25 July 2000
Volume 09 - 2000 Issue 29 (25 Jul.)
Probidad has just published its online magazine, "Revista Probidad", which includes articles, reports and editorials on corruption and regional initiatives to challenge corruption throughout Latin America. The magazine is published by Probidad, a Salvadoran civil society organisation that promotes democracy and anti-corruption. The publication includes articles by journalists, writers and human rights workers from throughout Latin America, including by IFEX member representatives such as Byron Barrera of the Comisión de Libertad de Prensa de la Asociación de Periodistas de Guatemala (Press Freedom Committee of the Guatemalan Association of Journalists, APG). It also lists organisations working on anti-corruption throughout the region. To view the magazine on line, go to
Seven of Canada's national and regional media organisations are legally challenging the Toronto police's recent seizure of the media outlets' film and videotapes on the basis of media freedom and independence, reports the "The Toronto Star". Subsequent to a 15 June demonstration in front of the provincial legislature which saw violent clashes between police and protesters, the police served 14 search warrants to media outlets which enabled them to seize the outlets' footage of the event. The demonstration was organised to protest the provincial government's response to homelessness, with protesters stating that some of the government's social policies have led directly to a homelessness crisis in the province.
The International Women's Media Foundation (IWMF) has just published the fourth edition of its "Resource Directory". The directory provides a comprehensive list of women and men journalists and media organisations from all around the world. In addition, the publication details a number of different resources for women journalists, including women's media organisations, fellowship programs and media related web sites. The IWMF was created in 1990 with the goal of strengthening the role of women in the news media worldwide. To obtain a copy of IWMF's "Resource Directory", contact IWMF, 1726 M Street, NW, Suite 1002, Washington, DC, 20036, United States; Tel: +202 496 1992; Fax: +202 496 1977; E-mail:
The Panamanian government has failed to reform its gag laws and is continuing to use these laws against journalists, report the Committee to Protect Journalists (CPJ) and the World Association of Newspapers (WAN). Within in the last two weeks, two local journalists were sentenced to prison for "defaming public officials," says CPJ. The laws contain a wide range of articles concerning defamation and censorship.
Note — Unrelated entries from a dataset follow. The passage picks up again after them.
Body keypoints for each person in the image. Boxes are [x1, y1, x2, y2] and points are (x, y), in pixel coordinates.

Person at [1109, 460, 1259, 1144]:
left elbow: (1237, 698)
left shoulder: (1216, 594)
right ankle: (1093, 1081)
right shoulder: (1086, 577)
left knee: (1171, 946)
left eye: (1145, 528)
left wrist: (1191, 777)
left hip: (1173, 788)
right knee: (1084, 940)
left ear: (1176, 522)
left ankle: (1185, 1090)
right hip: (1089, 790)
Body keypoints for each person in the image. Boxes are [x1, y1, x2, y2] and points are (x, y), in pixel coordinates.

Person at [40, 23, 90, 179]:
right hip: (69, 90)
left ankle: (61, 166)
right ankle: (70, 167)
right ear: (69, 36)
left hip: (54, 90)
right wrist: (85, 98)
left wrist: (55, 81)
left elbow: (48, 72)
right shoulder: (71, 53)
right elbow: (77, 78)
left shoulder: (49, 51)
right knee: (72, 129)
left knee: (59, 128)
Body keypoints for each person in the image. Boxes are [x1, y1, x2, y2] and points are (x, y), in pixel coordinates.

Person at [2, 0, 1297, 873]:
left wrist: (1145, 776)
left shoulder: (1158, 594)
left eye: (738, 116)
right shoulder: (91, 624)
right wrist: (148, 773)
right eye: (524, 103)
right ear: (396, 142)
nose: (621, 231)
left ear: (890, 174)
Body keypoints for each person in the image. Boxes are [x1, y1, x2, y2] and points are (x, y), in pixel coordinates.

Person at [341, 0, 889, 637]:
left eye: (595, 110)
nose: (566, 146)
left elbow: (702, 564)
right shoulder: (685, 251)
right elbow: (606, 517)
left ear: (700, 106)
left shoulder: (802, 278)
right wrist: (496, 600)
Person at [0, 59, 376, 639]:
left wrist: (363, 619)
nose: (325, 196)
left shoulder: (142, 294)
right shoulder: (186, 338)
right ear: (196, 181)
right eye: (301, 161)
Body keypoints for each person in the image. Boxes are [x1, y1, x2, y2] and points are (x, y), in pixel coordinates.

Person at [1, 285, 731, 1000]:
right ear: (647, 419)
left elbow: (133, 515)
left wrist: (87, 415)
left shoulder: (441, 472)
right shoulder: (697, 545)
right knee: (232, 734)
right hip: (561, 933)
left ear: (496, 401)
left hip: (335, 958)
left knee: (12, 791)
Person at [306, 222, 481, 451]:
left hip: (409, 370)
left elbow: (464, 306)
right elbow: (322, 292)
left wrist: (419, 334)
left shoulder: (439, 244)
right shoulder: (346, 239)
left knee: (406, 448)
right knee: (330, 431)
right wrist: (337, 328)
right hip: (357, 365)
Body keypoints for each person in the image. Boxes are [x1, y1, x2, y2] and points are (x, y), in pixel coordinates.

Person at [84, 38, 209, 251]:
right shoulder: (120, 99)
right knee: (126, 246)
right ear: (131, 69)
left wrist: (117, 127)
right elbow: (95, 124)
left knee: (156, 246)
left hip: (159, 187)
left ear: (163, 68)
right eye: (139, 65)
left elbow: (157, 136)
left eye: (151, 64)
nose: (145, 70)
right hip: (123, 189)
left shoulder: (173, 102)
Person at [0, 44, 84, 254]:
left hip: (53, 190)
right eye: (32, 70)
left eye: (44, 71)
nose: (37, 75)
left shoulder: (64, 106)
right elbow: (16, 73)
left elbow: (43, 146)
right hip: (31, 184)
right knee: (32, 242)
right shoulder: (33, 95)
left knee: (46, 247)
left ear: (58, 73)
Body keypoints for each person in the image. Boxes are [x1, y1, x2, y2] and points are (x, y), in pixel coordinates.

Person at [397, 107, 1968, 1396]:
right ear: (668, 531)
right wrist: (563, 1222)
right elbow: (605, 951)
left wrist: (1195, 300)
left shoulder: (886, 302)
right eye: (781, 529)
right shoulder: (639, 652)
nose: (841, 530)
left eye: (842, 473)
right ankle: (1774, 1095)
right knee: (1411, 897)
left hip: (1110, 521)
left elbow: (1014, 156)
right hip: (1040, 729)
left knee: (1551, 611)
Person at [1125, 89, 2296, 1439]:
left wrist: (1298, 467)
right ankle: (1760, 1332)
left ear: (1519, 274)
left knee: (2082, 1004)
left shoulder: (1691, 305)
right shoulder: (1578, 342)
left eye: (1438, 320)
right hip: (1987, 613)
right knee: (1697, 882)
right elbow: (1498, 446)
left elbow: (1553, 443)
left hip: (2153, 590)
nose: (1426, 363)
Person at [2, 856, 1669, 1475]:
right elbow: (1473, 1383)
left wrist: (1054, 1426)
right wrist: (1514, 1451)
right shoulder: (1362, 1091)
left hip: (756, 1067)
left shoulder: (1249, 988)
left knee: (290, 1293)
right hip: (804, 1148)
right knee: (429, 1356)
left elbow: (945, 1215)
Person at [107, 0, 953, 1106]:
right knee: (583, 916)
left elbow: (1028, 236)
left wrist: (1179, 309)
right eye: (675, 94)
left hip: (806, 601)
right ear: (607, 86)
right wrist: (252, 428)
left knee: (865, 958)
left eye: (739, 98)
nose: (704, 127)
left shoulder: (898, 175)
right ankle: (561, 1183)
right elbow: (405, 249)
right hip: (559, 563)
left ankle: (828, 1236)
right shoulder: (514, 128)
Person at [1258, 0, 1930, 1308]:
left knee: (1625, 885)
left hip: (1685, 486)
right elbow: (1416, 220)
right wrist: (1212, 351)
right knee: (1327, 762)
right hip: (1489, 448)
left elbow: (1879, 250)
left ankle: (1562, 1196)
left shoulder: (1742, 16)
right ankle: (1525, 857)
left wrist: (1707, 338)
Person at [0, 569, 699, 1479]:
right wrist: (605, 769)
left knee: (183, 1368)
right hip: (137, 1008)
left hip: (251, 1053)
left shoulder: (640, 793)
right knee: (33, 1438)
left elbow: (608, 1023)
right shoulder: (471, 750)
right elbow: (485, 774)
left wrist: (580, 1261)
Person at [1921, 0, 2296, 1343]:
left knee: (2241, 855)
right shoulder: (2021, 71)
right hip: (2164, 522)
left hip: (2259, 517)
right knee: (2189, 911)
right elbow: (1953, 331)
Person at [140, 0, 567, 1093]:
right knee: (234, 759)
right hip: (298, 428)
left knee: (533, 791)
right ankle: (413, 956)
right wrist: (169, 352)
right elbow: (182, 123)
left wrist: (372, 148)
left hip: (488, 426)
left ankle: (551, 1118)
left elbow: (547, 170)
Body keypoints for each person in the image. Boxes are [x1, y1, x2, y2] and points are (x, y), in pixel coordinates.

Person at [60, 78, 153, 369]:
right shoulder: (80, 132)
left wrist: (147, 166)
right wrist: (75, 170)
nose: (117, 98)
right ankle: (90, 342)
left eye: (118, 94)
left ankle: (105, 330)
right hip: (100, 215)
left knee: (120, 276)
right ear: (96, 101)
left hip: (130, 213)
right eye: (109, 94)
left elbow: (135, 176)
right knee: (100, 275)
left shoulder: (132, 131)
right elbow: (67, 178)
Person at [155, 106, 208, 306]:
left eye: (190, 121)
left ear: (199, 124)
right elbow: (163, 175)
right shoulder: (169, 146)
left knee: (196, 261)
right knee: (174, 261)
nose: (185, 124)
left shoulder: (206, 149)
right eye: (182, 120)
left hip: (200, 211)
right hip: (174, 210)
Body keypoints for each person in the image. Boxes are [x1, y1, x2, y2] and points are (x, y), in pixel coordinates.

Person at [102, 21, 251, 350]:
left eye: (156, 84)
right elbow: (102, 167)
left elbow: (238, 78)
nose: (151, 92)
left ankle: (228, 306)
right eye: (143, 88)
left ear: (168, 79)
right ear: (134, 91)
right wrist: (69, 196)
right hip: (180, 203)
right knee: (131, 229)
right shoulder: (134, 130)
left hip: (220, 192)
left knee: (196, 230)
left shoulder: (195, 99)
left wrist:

Under Article 386 of Panama's judicial code, the attorney general is granted with the "summary power to jail anyone who offends him for up to eight days" and those charged under this statute are denied the right to defend themselves.
Individuals everywhere are encouraged to sign the Reporters sans frontières (RSF) online petition for the release of Burmese journalist and novelist San San Nweh. San San Nweh continues to serve her ten-year prison sentence, received in 1994, for "producing and sending anti-government reports to international radio stations and foreign journalists passing through the country," says RSF. Held in the harsh prison conditions of the Insein prison in Rangoon for five years, San San Nweh participated in the 1988 pro-democracy movement in Burma through the publication of two magazines, "Gita Pade-tha" and "Ein-met-hpu". Her husband and daughter were also imprisoned. The petition can be viewed and signed at RSF's website: http://www.rsf.fr
Seven international human rights organisations have jointly condemned the Egyptian government's continued detention of human rights defenders, reports ARTICLE 19. In particular, the statement points to the cases of Saad El-Din Ibrahim and Nadia 'Abd al-Nur of the Ibn Khaldun Center in Cairo, whose detention orders were recently extended by the Egyptian State Security Prosecution. The prosecution, however, has failed to name the precise charges or legal provisions under which the individuals are being charged. The charges "are so lacking in detail that they do not allow the defence to challenge the lawfulness of the detention order," say the signatories of the joint protest. According to defence lawyers, the charges seem to be related to several accusations, including "receiving foreign funding without permission of the authorities, falsification of election documents and dissemination of false information harmful to Egypt." Charges related to receiving foreign funding without government permission carry a minimum of seven years' imprisonment under the Military Decree 4.
State violence against opposition activists is escalating, says Human Rights Watch (HRW). Whereas police harassment and beatings were previously "limited mostly to detention and interrogation," an increasing number of students and activists have been beaten in recent weeks by police or "thugs" believed to be acting on behalf of Serbian authorities. "Since June, opposition activists face not only detention but also physical violence," reports HRW. Representatives of Otpor (Resistance), an anti-government group which the government has repeatedly referred to as a "fascist" and "terrorist" organisation, are being beaten for carrying Otpor information or the Otpor symbol. Otpor, which has rapidly gained in popularity and support, "has repeatedly demanded free elections in Serbia and carried out street actions ridiculing the government's policies," says HRW.